>177 Цитата из стихотворения «Рассуждение о критике» (1711) Александра Поупа (1688–1744).
>178 Deo Volente (лат.) – если Богу будет угодно.
>179 В действительности семья не знала о связи Брэнвелла с Лидией Робинсон вплоть до июля 1845 г., то есть еще полтора года. Гаскелл намеренно смешивает порядок событий, чтобы найти внешние причины для депрессии Шарлотты и скрыть ее любовь к К. Эже.
>180 Холодность мадам Эже объяснялась растущей привязанностью ученицы к учителю. Гаскелл знала об этом: во время ее визита в Брюссель мадам Эже отказалась с ней встретиться, узнав, что она подруга Ш. Бронте.
>181 Очень набожная; богомолка (фр.).
>182 Имеются в виду противники официальной церкви в Англии и Шотландии XVI–XVII вв.
>183 Королевский Атенеум (фр.) – среднее учебное заведение для мальчиков, в котором К. Эже преподавал в 1829–1855 гг.
>184 Мэри Тейлор уехала в Новую Зеландию.
>185 Окончание этого абзаца и дальнейшее изложение истории Брэнвелла и Лидии Робинсон были опущены в третьем издании книги из-за угрозы судебного преследования со стороны миссис Робинсон (к тому времени леди Скотт). Юристы Гаскелл даже были вынуждены опубликовать опровержение в «Таймс» (30 мая 1857 г.). Непроданные экземпляры первого и второго изданий были изъяты с полок книжных магазинов.

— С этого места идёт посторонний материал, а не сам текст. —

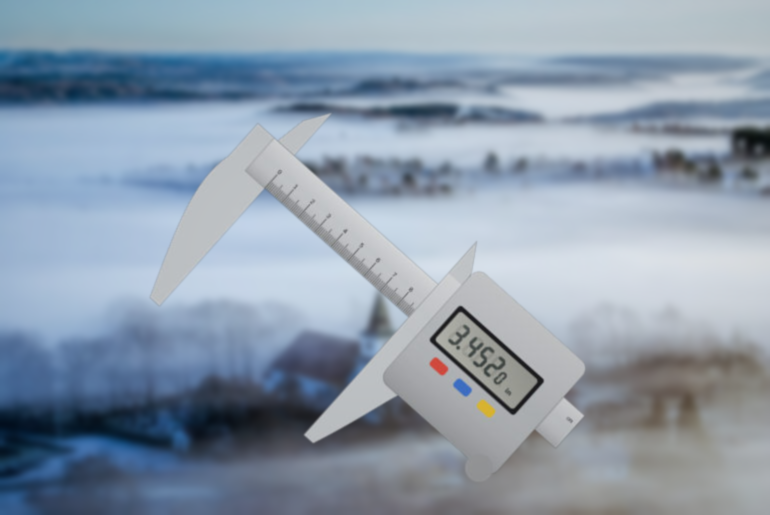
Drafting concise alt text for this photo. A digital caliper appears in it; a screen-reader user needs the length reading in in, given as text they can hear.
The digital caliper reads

>186 Преподобный Эдмунд Робинсон, муж Лидии.
>187 Последующий текст представляет собой выдержки из двух писем Шарлотты к К. Эже (от 24 июля и 24 октября 1844 г.).
>188 Ничего я не боюсь больше, чем безделья, инерции, летаргии всех способностей. Когда тело пребывает в летаргии, жестоко страдает дух; и я бы не знала этой летаргии, если бы могла писать. Прежде мне случалось сочинять целыми днями, неделями и даже месяцами, и не без успеха, поскольку Саути и [Хартли] Колридж, два лучших наших автора, которым я послала свои рукописи, любезно одобрили их, но в настоящее время мое зрение сильно ослабло, и если я буду много писать, то ослепну. Слабость зрения – ужасное лишение для меня, а иначе знаете, что бы я сделала, мсье? Я написала бы книгу и посвятила бы ее своему литературному наставнику, единственному мастеру, которого я встретила в жизни, – Вам, мсье! Я часто говорила Вам по-французски, как я уважаю Вас, как я обязана Вашей доброте и Вашим урокам. Я бы хотела сказать это однажды по-английски. Но этого не произойдет, нечего об этом даже и думать. Литературная карьера для меня закрыта. <…> Не забудьте написать мне, как Вы поживаете и как чувствуют себя мадам и дети. Надеюсь, Вы мне скоро напишете; эта мысль меня радует, поскольку память о Вашей доброте никогда не сотрется из моей памяти, и, пока она будет жива, уважение, которое Вы во мне пробудили, также пребудет со мной. Примите, сударь, и т. д.